I pass this on to Bruno, but nonetheless we need to know which software has produced the ZIP file?

sfa-siard commented 5 years ago

Hi

example files can be found here: https://github.com/sfa-siard/SiardGui/blob/master/testfiles/sample.siard (e.g. sample.siard). These files were created using Siard Suite, or to be more specific its library Zip64File: https://github.com/sfa-siard/Zip64File

You can use KOST-Val (https://github.com/KOST-CECO/KOST-Val/releases/tag/v1.9.3) to reproduce the issue.

Best, Marcel

andersbonielsen commented 5 years ago

The sample file sample.siard does not seem to be a ZIP64 file. According to my hex viewer and the appnote 4.3.7 Local file header the value of byte 4 and 5 is hex 14 00 equal to dec 20 representing version 2.0. According to 4.4.3 version needed to extract (2 **bytes)** it req. version 4.5:

4.5 - File uses ZIP64 format extensions.

Apart from this the value of 4.4.4 general purpose bit flag: (2 bytes) is binary 00000000 00001000, i.e bit 3 is set, and therefore :

Bit 3: If this bit is set, the fields crc-32, compressed size and uncompressed size are set to zero in the local header. The correct values are put in the data descriptor immediately following the compressed data.

samplesiardhexview

By the way the file is valid according to PZKIP: log for test of sample siard

andersbonielsen commented 5 years ago

We have not had time to investigate further yet, but I can recommend https://users.cs.jmu.edu/buchhofp/forensics/formats/pkzip.html#archivedata as well as the comments from the other Buchholz (Martin) about the difficulties in interpretering the ZIP format, as this comment reg. Open JDK shows: Martin Buchholz added a comment - 2017-08-18 18:46 We happened to be looking at this code recently and observed it to be incorrect ... because a zip implementation can add a ZIP64 EOCD header for any reason whatsoever. You always have to look for it! But because the last entry might happen to contain data that looks like a ZIP64 EOCD, you had better do a lot of validation on it - check multiple fields (not just the signature) and if anything looks bad, fall back to assuming this was a false trail. yes, reading zip files involves heuristics! appnote.txt has the strong hint """However ZIP64 format may be used regardless of the size of a file"""
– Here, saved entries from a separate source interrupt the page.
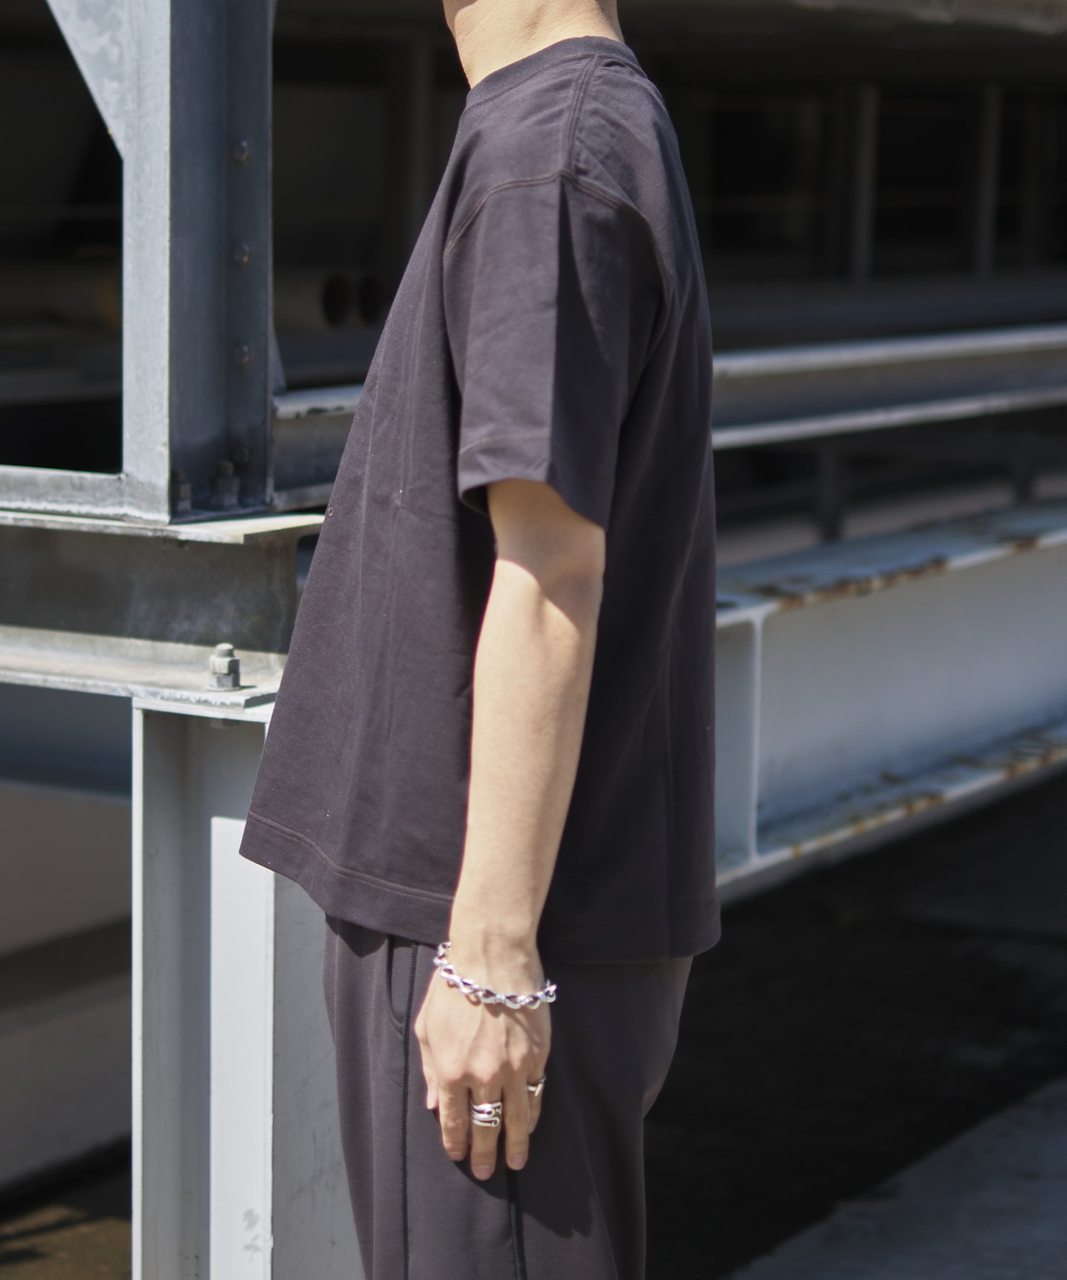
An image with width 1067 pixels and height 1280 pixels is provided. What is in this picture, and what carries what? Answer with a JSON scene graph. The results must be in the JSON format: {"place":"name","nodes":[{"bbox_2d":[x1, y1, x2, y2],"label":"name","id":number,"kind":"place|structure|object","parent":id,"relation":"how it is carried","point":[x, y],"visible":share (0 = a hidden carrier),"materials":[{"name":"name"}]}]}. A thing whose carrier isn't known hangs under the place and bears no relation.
{"place":"outdoors","nodes":[
{"label":"outdoors","id":0,"kind":"place"},
{"bbox_2d":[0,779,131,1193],"label":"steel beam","id":1,"kind":"structure","parent":0,"point":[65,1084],"materials":[{"name":"grey metal"}]},
{"bbox_2d":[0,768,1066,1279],"label":"pavement","id":2,"kind":"structure","parent":0,"point":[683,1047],"materials":[{"name":"concrete"}]},
{"bbox_2d":[128,694,361,1279],"label":"steel column","id":3,"kind":"structure","parent":2,"relation":"on","point":[228,823],"materials":[{"name":"grey metal"}]},
{"bbox_2d":[0,506,321,702],"label":"steel beam","id":4,"kind":"structure","parent":3,"relation":"on","point":[220,623],"materials":[{"name":"grey metal"}]},
{"bbox_2d":[39,0,275,522],"label":"steel column","id":5,"kind":"structure","parent":4,"relation":"on","point":[262,330],"materials":[{"name":"grey metal"}]},
{"bbox_2d":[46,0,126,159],"label":"diagonal brace","id":6,"kind":"object","parent":5,"relation":"attached to","point":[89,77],"visible":0.56,"materials":[{"name":"grey metal"}]},
{"bbox_2d":[169,467,191,515],"label":"bolt","id":7,"kind":"object","parent":5,"relation":"attached to","point":[186,488],"visible":0.8,"materials":[{"name":"metal"}]},
{"bbox_2d":[206,642,241,691],"label":"bolt","id":8,"kind":"object","parent":4,"relation":"on","point":[234,662],"visible":0.98,"materials":[{"name":"silver metal"}]},
{"bbox_2d":[208,460,241,510],"label":"bolt","id":9,"kind":"object","parent":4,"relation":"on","point":[220,468],"visible":0.95,"materials":[{"name":"metal"}]},
{"bbox_2d":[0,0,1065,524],"label":"steel frame","id":10,"kind":"object","parent":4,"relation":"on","point":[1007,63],"visible":0.52,"materials":[{"name":"metal"}]},
{"bbox_2d":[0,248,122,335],"label":"pipe","id":11,"kind":"object","parent":10,"relation":"attached to","point":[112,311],"visible":0.5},
{"bbox_2d":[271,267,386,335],"label":"pipe","id":12,"kind":"object","parent":10,"relation":"attached to","point":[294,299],"visible":0.36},
{"bbox_2d":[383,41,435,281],"label":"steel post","id":13,"kind":"object","parent":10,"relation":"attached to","point":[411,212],"visible":0.5,"materials":[{"name":"metal"}]},
{"bbox_2d":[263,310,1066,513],"label":"steel beam","id":14,"kind":"structure","parent":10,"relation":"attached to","point":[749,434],"materials":[{"name":"grey metal"}]},
{"bbox_2d":[839,83,880,282],"label":"metal post","id":15,"kind":"object","parent":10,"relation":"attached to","point":[862,229],"visible":0.61,"materials":[{"name":"grey metal"}]},
{"bbox_2d":[965,86,1004,274],"label":"metal post","id":16,"kind":"object","parent":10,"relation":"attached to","point":[987,215],"visible":0.57,"materials":[{"name":"grey metal"}]},
{"bbox_2d":[236,0,721,1279],"label":"man","id":17,"kind":"object","parent":2,"relation":"on","point":[488,1073],"visible":0.97},
{"bbox_2d":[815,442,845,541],"label":"metal post","id":18,"kind":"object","parent":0,"point":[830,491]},
{"bbox_2d":[713,494,1066,893],"label":"steel beam","id":19,"kind":"structure","parent":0,"point":[915,594],"materials":[{"name":"metal"}]},
{"bbox_2d":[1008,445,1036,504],"label":"metal post","id":20,"kind":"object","parent":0,"point":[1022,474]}
]}

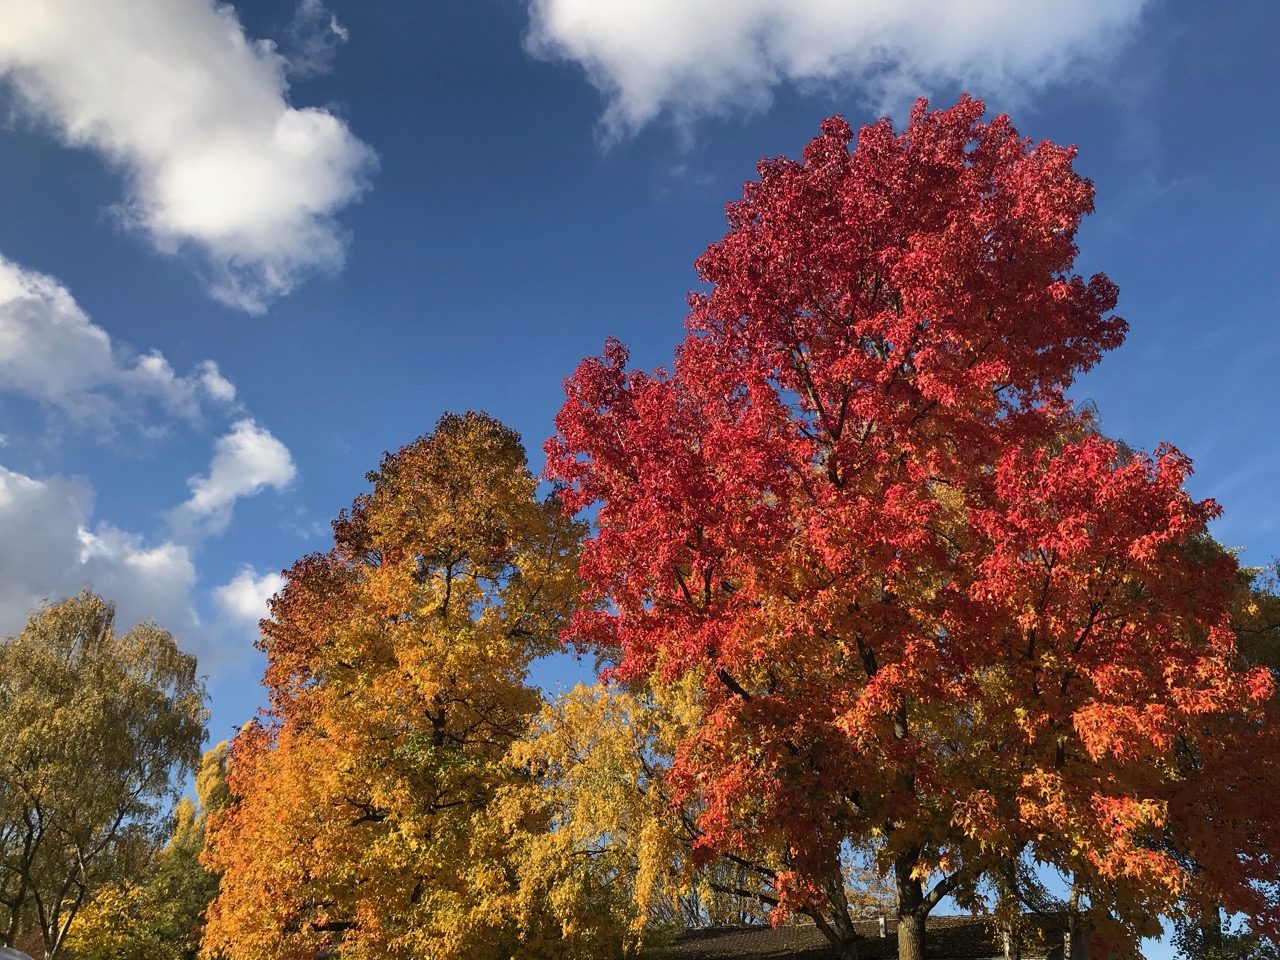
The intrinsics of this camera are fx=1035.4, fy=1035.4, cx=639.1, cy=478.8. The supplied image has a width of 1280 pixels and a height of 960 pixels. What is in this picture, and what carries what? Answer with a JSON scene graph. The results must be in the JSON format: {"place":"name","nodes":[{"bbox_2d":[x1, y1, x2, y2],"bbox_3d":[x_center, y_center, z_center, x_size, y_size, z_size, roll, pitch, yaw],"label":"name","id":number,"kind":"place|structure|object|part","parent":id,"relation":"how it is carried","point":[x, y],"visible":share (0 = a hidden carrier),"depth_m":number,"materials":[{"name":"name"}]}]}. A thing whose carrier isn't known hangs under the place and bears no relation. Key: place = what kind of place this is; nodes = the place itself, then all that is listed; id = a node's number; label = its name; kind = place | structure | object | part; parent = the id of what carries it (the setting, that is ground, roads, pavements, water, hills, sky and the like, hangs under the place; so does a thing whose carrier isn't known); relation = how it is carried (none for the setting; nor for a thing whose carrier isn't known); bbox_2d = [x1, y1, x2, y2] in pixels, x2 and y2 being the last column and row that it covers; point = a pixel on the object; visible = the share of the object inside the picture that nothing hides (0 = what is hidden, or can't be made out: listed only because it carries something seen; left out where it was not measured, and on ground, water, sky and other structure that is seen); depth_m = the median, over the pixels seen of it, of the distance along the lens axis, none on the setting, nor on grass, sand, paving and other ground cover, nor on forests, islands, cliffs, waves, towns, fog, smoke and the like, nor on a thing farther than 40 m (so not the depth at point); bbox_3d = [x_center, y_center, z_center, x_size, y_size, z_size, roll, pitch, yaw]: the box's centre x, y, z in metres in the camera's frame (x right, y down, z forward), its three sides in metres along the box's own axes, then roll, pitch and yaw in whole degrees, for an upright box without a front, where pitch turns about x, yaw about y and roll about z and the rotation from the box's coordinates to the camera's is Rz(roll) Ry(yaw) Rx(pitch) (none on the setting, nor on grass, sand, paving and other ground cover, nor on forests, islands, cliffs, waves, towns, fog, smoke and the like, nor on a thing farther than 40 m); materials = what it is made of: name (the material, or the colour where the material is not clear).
{"place":"outdoors","nodes":[
{"label":"outdoors","id":0,"kind":"place"},
{"bbox_2d":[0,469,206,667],"label":"cloud","id":1,"kind":"structure","parent":0,"point":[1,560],"materials":[{"name":"white"}]},
{"bbox_2d":[0,256,240,438],"label":"cloud","id":2,"kind":"structure","parent":0,"point":[54,380],"materials":[{"name":"white"}]},
{"bbox_2d":[0,0,368,313],"label":"cloud","id":3,"kind":"structure","parent":0,"point":[184,213],"materials":[{"name":"white"}]},
{"bbox_2d":[173,417,296,536],"label":"cloud","id":4,"kind":"structure","parent":0,"point":[271,450],"materials":[{"name":"white"}]},
{"bbox_2d":[210,566,288,628],"label":"cloud","id":5,"kind":"structure","parent":0,"point":[274,582],"materials":[{"name":"white"}]},
{"bbox_2d":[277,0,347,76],"label":"cloud","id":6,"kind":"structure","parent":0,"point":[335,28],"materials":[{"name":"white"}]},
{"bbox_2d":[0,0,1279,905],"label":"sky","id":7,"kind":"structure","parent":0,"point":[1236,533],"materials":[{"name":"blue"}]},
{"bbox_2d":[525,0,1144,153],"label":"cloud","id":8,"kind":"structure","parent":0,"point":[610,6],"materials":[{"name":"white"}]},
{"bbox_2d":[663,914,1089,959],"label":"building","id":9,"kind":"structure","parent":0,"point":[772,934],"depth_m":22.29,"materials":[{"name":"brown"}]},
{"bbox_2d":[878,914,886,938],"bbox_3d":[4.753,8.790,20.194,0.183,0.539,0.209,0,-23,1],"label":"chimney pipe","id":10,"kind":"object","parent":9,"relation":"on","point":[883,929],"visible":0.61,"depth_m":20.19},
{"label":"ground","id":11,"kind":"structure","parent":0},
{"bbox_2d":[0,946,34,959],"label":"car","id":12,"kind":"object","parent":11,"relation":"on","point":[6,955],"visible":0.99,"depth_m":12.96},
{"bbox_2d":[0,590,209,959],"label":"birch tree","id":13,"kind":"object","parent":11,"relation":"on","point":[25,867],"visible":1,"depth_m":21.91,"materials":[{"name":"plant"}]},
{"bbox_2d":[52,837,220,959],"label":"tree","id":14,"kind":"object","parent":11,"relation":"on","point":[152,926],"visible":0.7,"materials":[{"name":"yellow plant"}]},
{"bbox_2d":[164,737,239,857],"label":"yellow tree","id":15,"kind":"object","parent":11,"relation":"on","point":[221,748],"visible":0.27,"depth_m":35.05,"materials":[{"name":"plant"}]},
{"bbox_2d":[198,411,590,959],"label":"orange tree","id":16,"kind":"object","parent":11,"relation":"on","point":[523,485],"visible":0.98,"depth_m":16.15,"materials":[{"name":"orange plant"}]},
{"bbox_2d":[493,673,708,959],"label":"yellow tree","id":17,"kind":"object","parent":11,"relation":"on","point":[608,767],"visible":0.75,"depth_m":17.67,"materials":[{"name":"plant"}]},
{"bbox_2d":[540,96,1278,959],"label":"red maple tree","id":18,"kind":"object","parent":11,"relation":"on","point":[844,404],"visible":0.99,"depth_m":11.07,"materials":[{"name":"plant"}]},
{"label":"trunk","id":19,"kind":"part","parent":18,"relation":"part of","materials":[{"name":"brown"}]},
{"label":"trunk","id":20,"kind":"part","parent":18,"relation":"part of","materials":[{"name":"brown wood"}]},
{"bbox_2d":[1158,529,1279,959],"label":"green tree","id":21,"kind":"object","parent":11,"relation":"on","point":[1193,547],"visible":0.39,"depth_m":15.41,"materials":[{"name":"plant"}]},
{"bbox_2d":[1173,915,1279,959],"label":"shrub","id":22,"kind":"object","parent":11,"relation":"on","point":[1244,953],"visible":0.65,"depth_m":16.16,"materials":[{"name":"green plant"}]}
]}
andersbonielsen commented 5 years ago

Our interest in DILCIS with the interpretion of the ZIP format is not only due to SIARD, but also since we according to the common specification has this CAN:

CSIPSTR3: The Information Package root folder CAN be compressed (for example by using TAR or ZIP).

If this CAN is used by the producer of an Information Package I expect it will often be ZIP64, giving us the need for validating the ZIP64 format.